Your assignment
Leaving pictures out, repeat word for word the line that has "coffee cup: present" and each line that follows it to the end of the listing.

**********

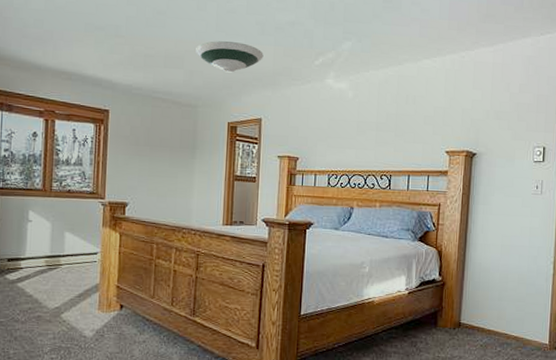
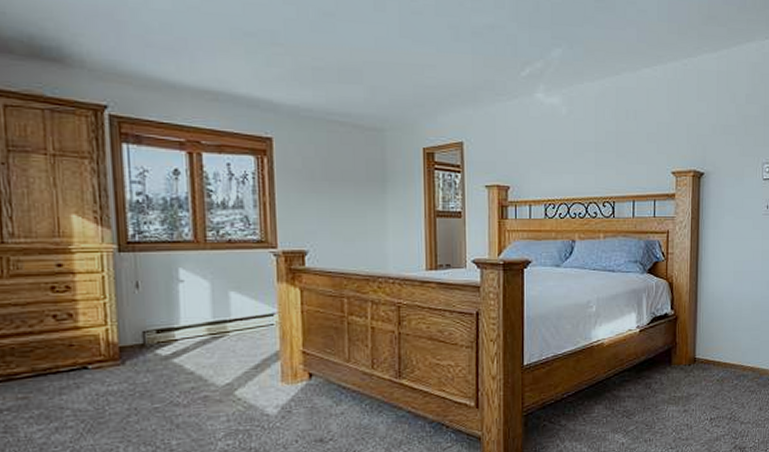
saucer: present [196,41,264,73] -> none [376,49,460,88]

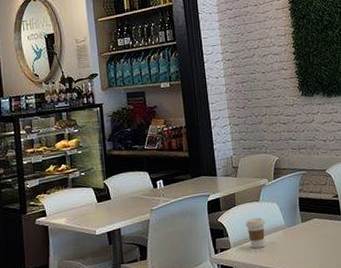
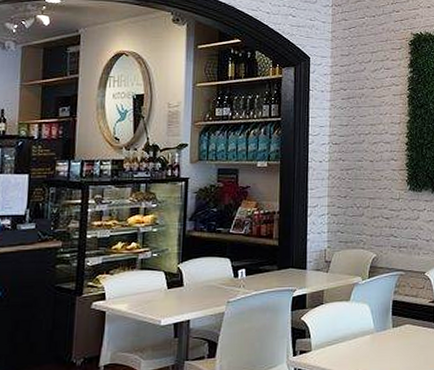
coffee cup: present [246,217,266,249] -> none [331,319,353,353]

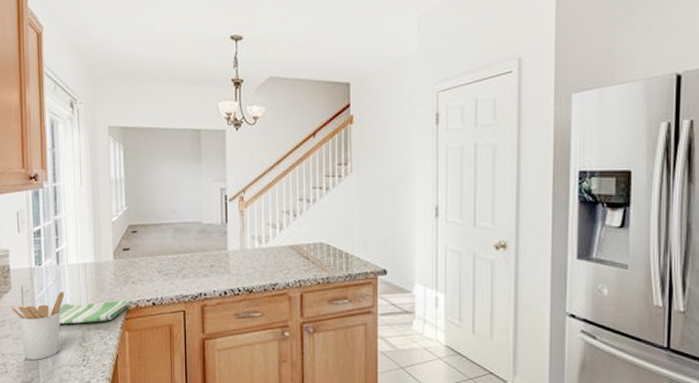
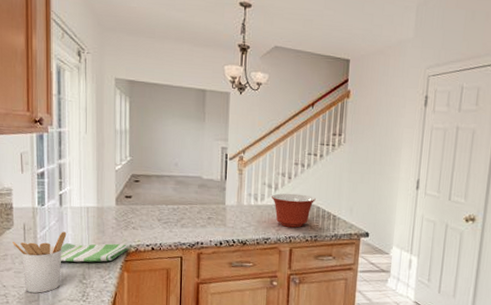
mixing bowl: none [276,232,325,270] -> present [271,193,316,228]

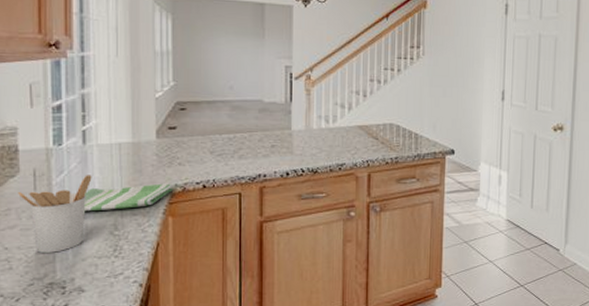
mixing bowl: present [271,193,316,228] -> none [344,112,395,150]

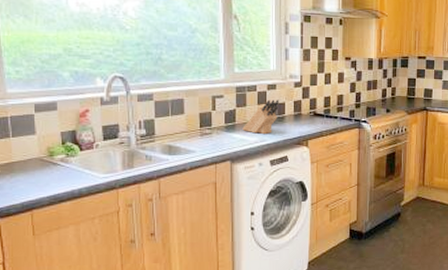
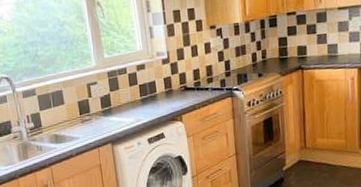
knife block: present [242,99,279,134] -> none [118,79,150,115]

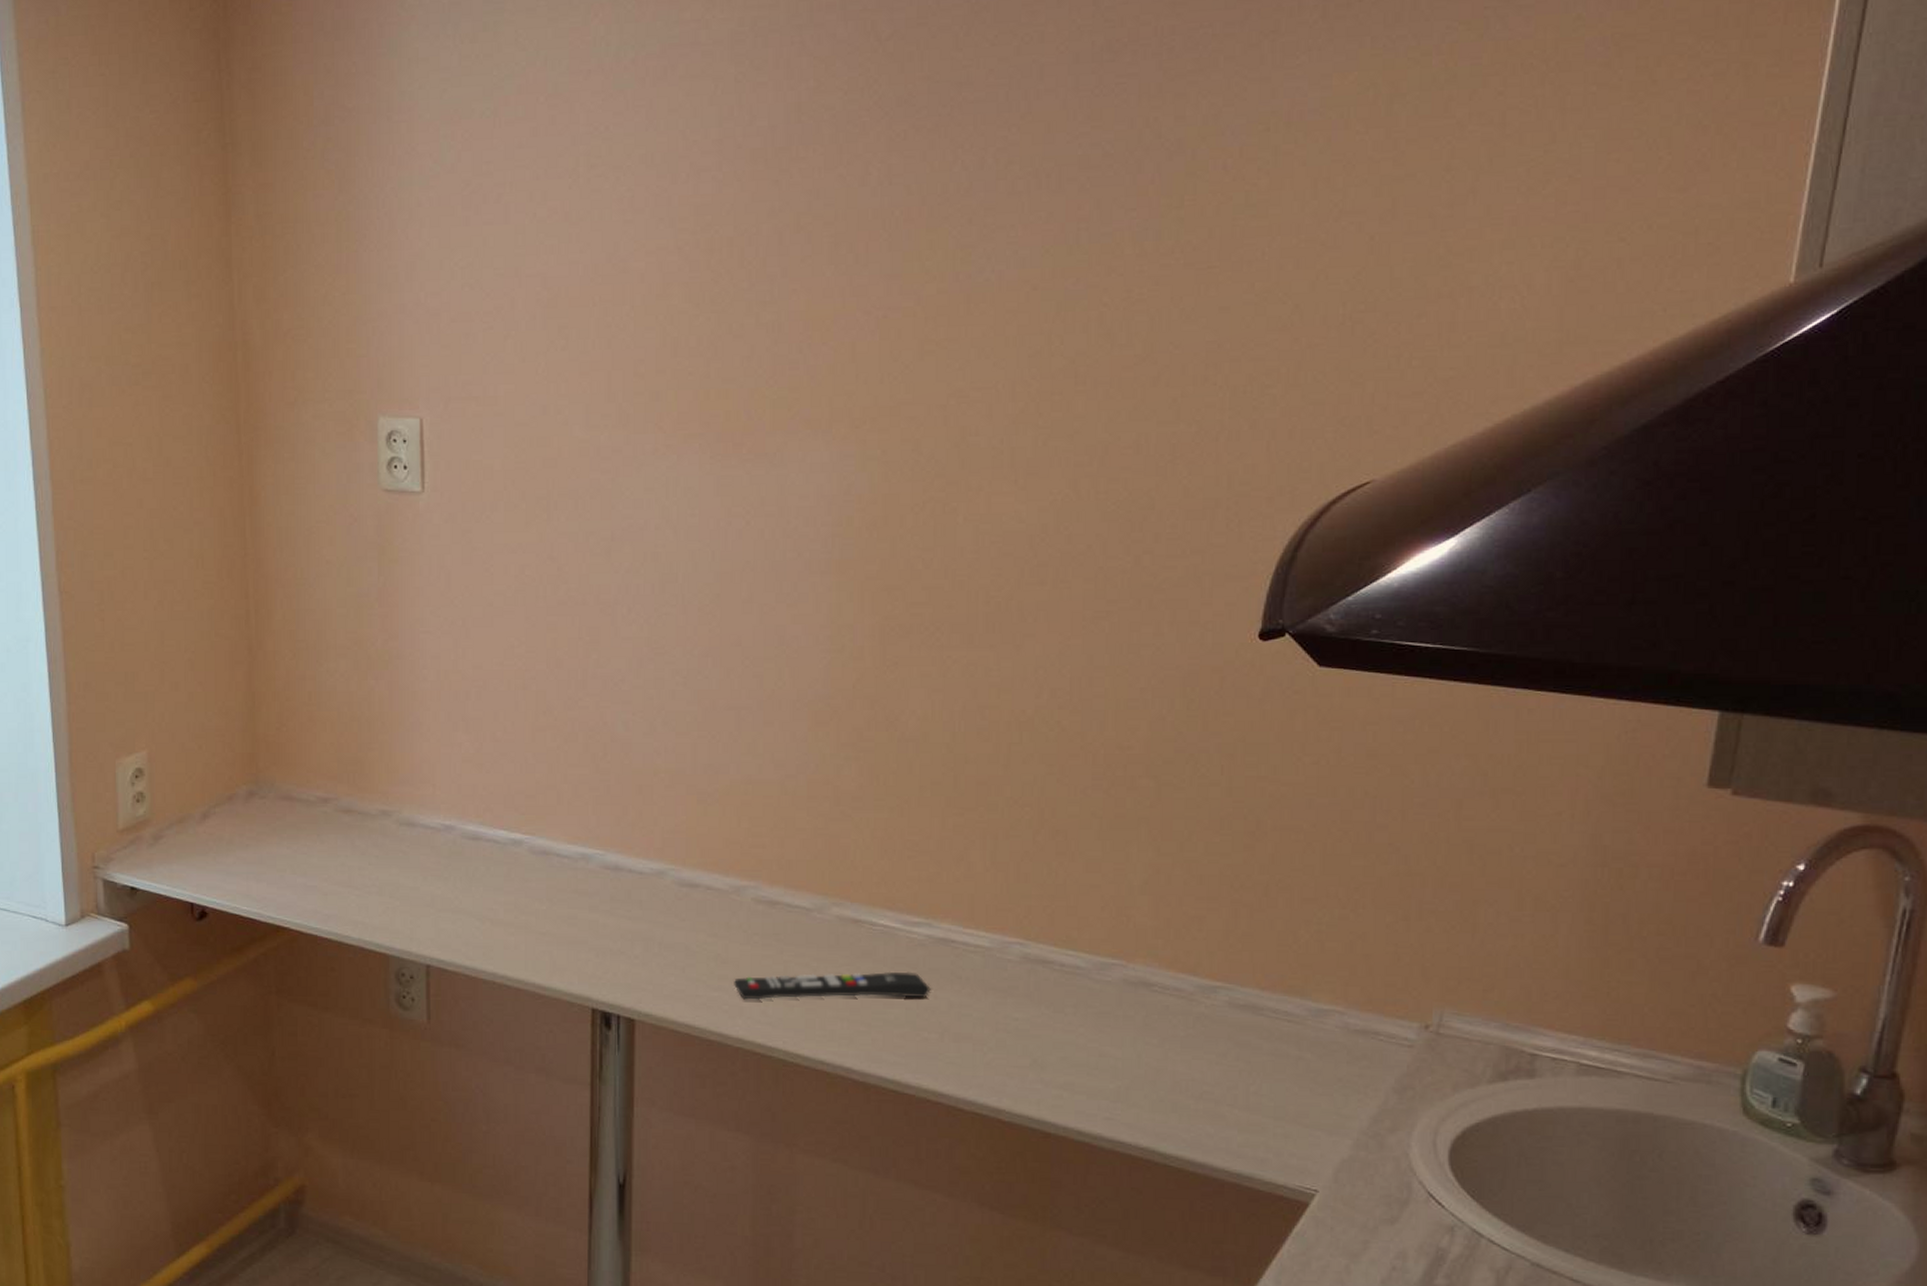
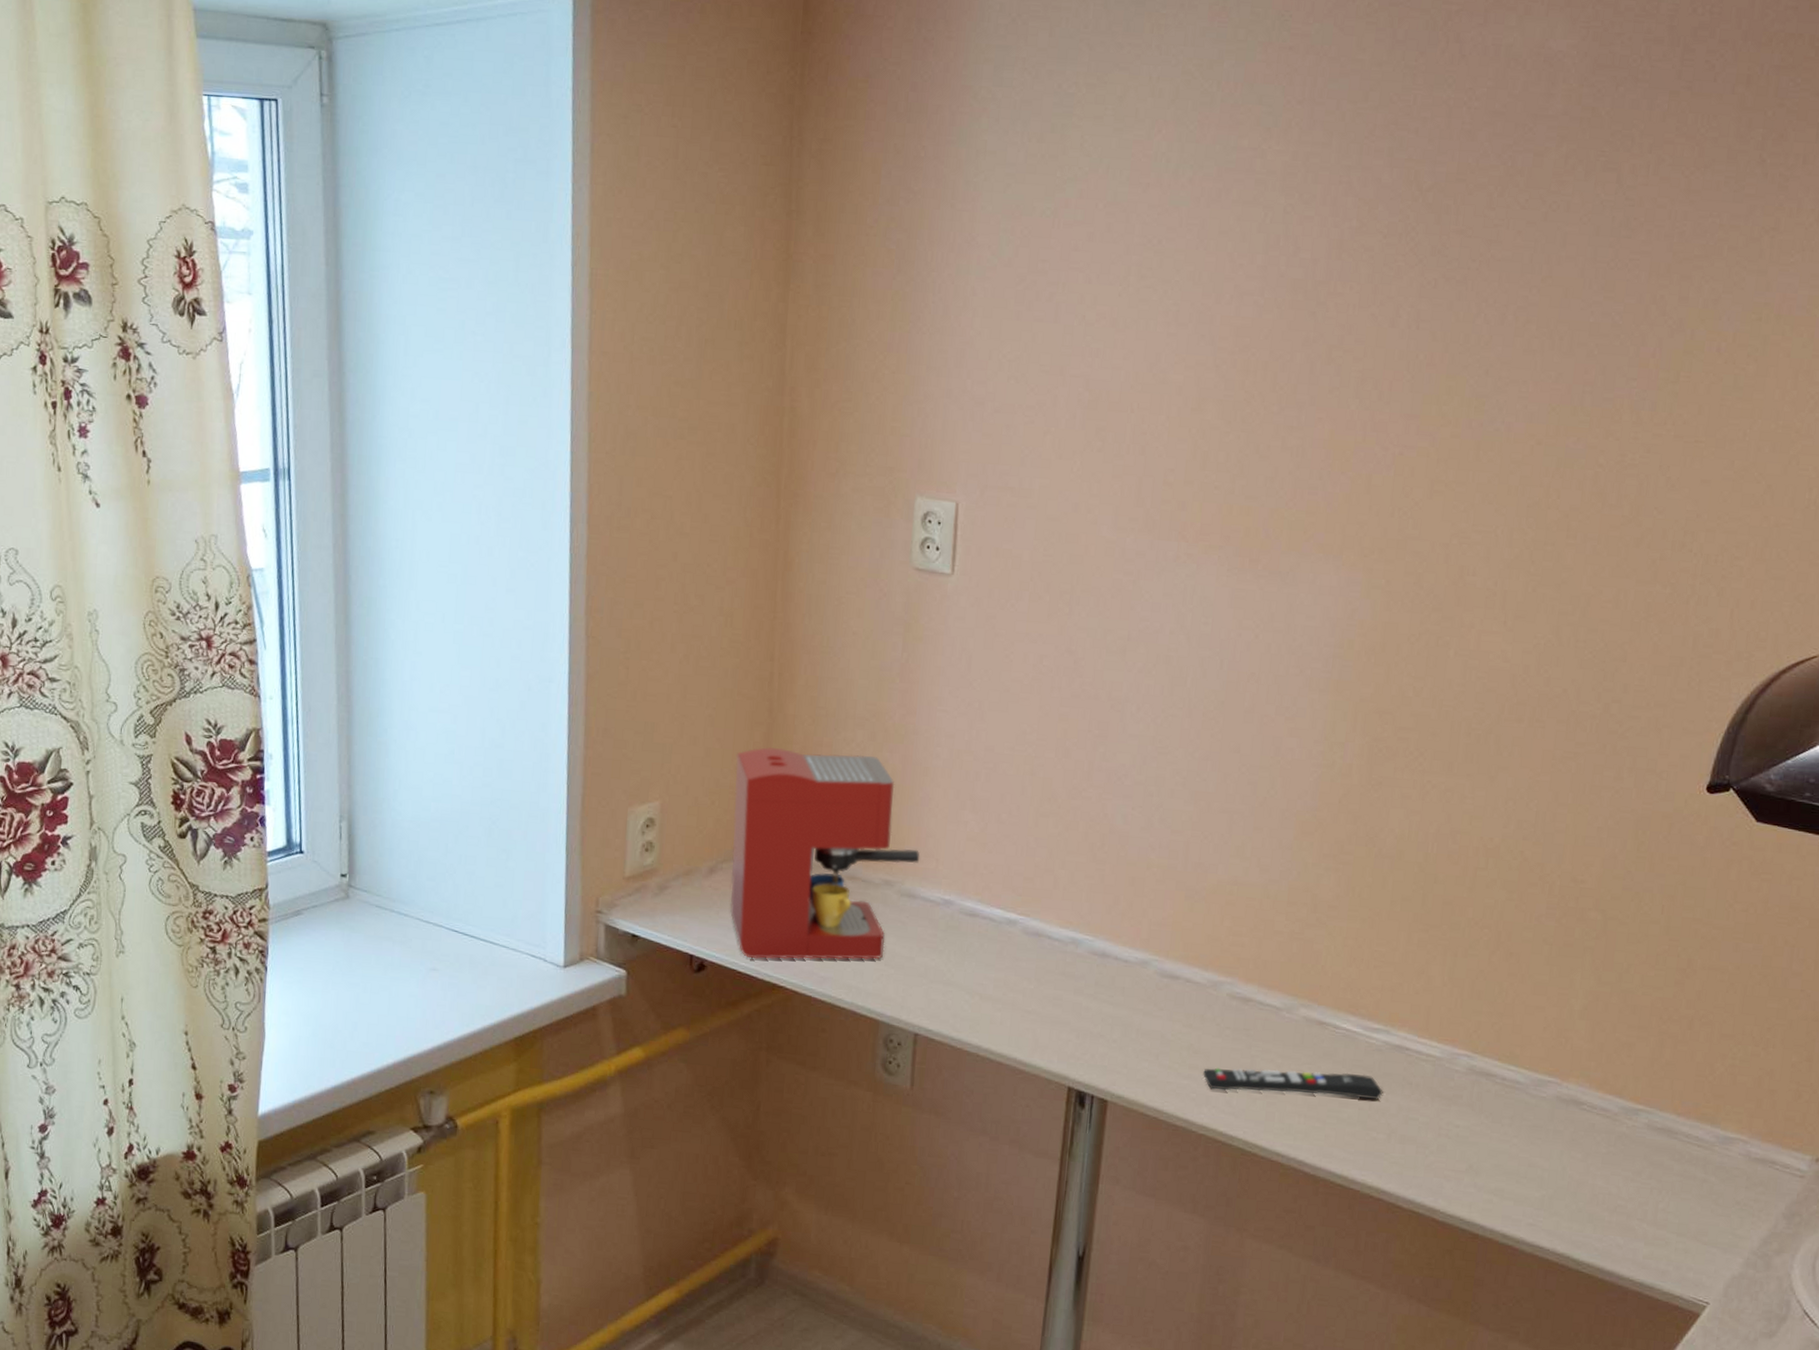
coffee maker: none [219,684,416,902] -> present [730,747,920,960]

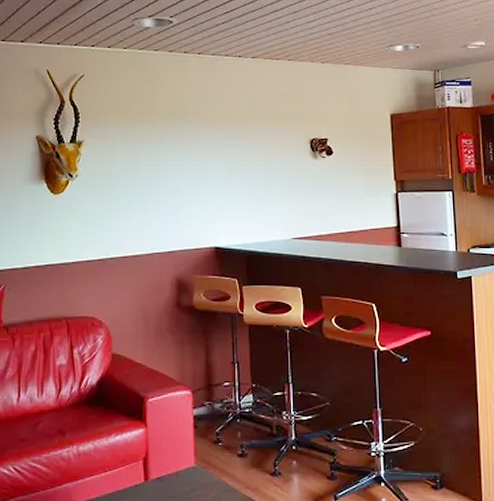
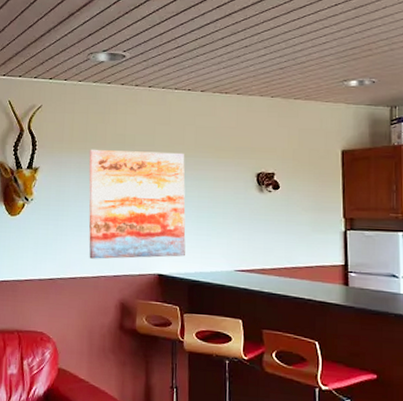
wall art: none [137,119,242,235] -> present [88,149,186,259]

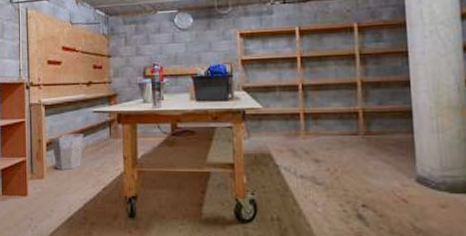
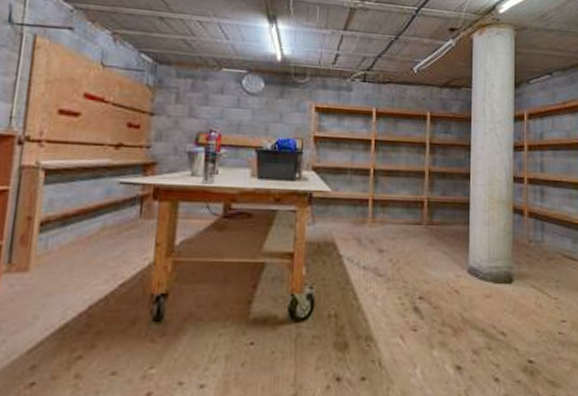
waste bin: present [51,133,84,171] -> none [48,210,102,261]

**********

Solution to this task
coffee cup: present [246,217,266,249] -> none [331,319,353,353]

mixing bowl: none [276,232,325,270] -> present [271,193,316,228]

mixing bowl: present [271,193,316,228] -> none [344,112,395,150]

knife block: present [242,99,279,134] -> none [118,79,150,115]

coffee maker: none [219,684,416,902] -> present [730,747,920,960]

wall art: none [137,119,242,235] -> present [88,149,186,259]

waste bin: present [51,133,84,171] -> none [48,210,102,261]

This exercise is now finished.